▸ **TASK DESCRIPTION**: Transcribe the text of every entry below line for line, with no changes, and leave the pictures out of your answer.

Start of DATA IN THIS EXERCISE

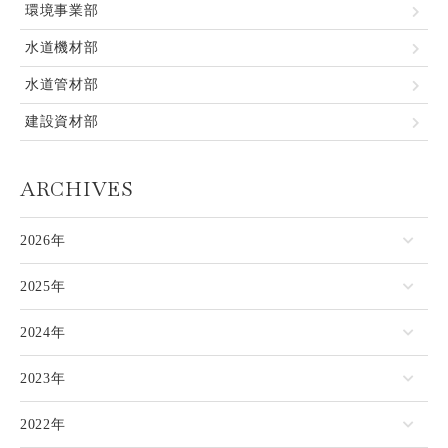
環境事業部
水道機材部
水道管材部
建設資材部
ARCHIVES
2026年
2025年
2024年
2023年
2022年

End of DATA IN THIS EXERCISE

▸ **EXERCISE RESULT**:
環境事業部
水道機材部
水道管材部
建設資材部
ARCHIVES
2026年
2025年
2024年
2023年
2022年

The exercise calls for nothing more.